Текст книги "Прямая линия (сборник)"
Автор книги: Владимир Маканин
Жанр: Современная русская литература, Современная проза
Возрастные ограничения: +18
сообщить о неприемлемом содержимом
Текущая страница: 2 (всего у книги 17 страниц) [доступный отрывок для чтения: 6 страниц]
Любая «законная» шутка у нас приветствовалась. Это было в начале года, когда я был до беспамятства влюблен в Эмму. Я тогда буквально ошалел. И оказался, разумеется, в центре внимания всей лаборатории.
Стоило мне подойти и застыть около Эммы, как все устраивали себе нечто вроде общего перекура. В самом деле смешно: длинный парень среди рабочего дня уныло и влюбленно стоит около красивой замужней женщины. Стоит и несет какую-то настойчивую чушь о цифрах, о формулах, лишь бы говорить, лишь бы за что-нибудь зацепиться и не уходить от нее.
– Ты не устал стоять? Может быть, присядешь? – спрашивала наконец с мягкой улыбкой Эмма, и все воспринимали это как начало спектакля.
– Садись! Располагайся! – кричали со всех сторон.
Петр говорил:
– Ей-ей, Володя, мне ничего не стоит. Я готов. Я перенесу твой стол туда… поближе. Только скажи!
Вступал лысый майор:
– Володя. Ты их не слушай. Давай-ка по существу: ты, разумеется, представляешь себе иногда встречу с Эммочкиным мужем?.. Удостоишь ли ты его объяснением? Или же нет?
– Не знаю! – бросал я, и не слушал их, и не уходил от Эммы.
– А нужно бы знать. Всякое незнание, хотя бы и косвенно, вредит нашему общему делу.
Я знал, что надо мной смеются и что я должен отойти и сесть за свой стол. Но, упрямый, обозленный и в то же время размякший, я не мог сделать даже шага… Их шутки состояли в основном из перефразировки моих же реплик.

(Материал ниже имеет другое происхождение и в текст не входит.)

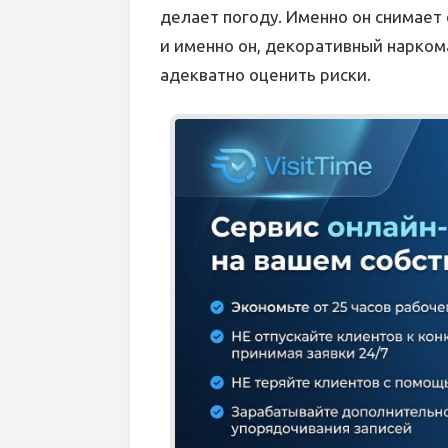
делает погоду. Именно он снимает
и именно он, декоративный нарко
адекватно оценить риски.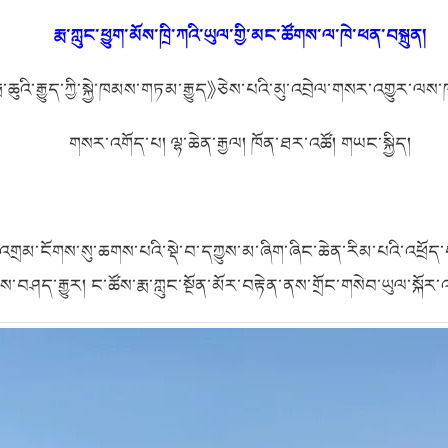
རྨ་ཀླུང་ཕྱུག་མོས་ཁྲི་ཀའི་ཡུལ་གྱི་མང་ཚོགས་ལ་ཁེ་ཕན་བསྐྲུན།
ྨ་ཆུའི་རྒྱུད་ཀྱི་སྐྱེ་ཁམས་གཏམ་རྒྱུད
》
ཅེས་པའི་མུ་འབྲེལ་གསར་འགྱུར་ལས
གསར་འགོད་པ། ལྷ་ཆེན་རྒྱལ། ཁོན་ཐར་འཚོ། གཡང་སྐྱིད།
་འགྲམ་ངོགས་སུ་ཆགས་པའི་སྡེ་བ་དཀྱུས་མ་ཞིག་ཞིང་ཆེན་རིམ་པའི་འཕྲོད་བས
ས་བཤད་རྒྱུར། ང་ཚོས་རྨ་ཀླུང་སྔོན་མོར་བརྟེན་ནས་གྲོང་གསེབ་ཡུལ་སྐ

Когда я только пришел на работу, я в первый же день много и высокопарно наговорил об общем деле, об общих трудовых буднях и т. п., и теперь в свете моего бесконечного простаивания каждое напоминание об этом вызывало взрыв хохота. А я стоял, стиснув зубы, и смотрел, как Эмма что-то неторопливо чертит в левом углу ватмана. Она поднимала на меня огромные свои глаза, в которых плавали теплые и милые смешинки.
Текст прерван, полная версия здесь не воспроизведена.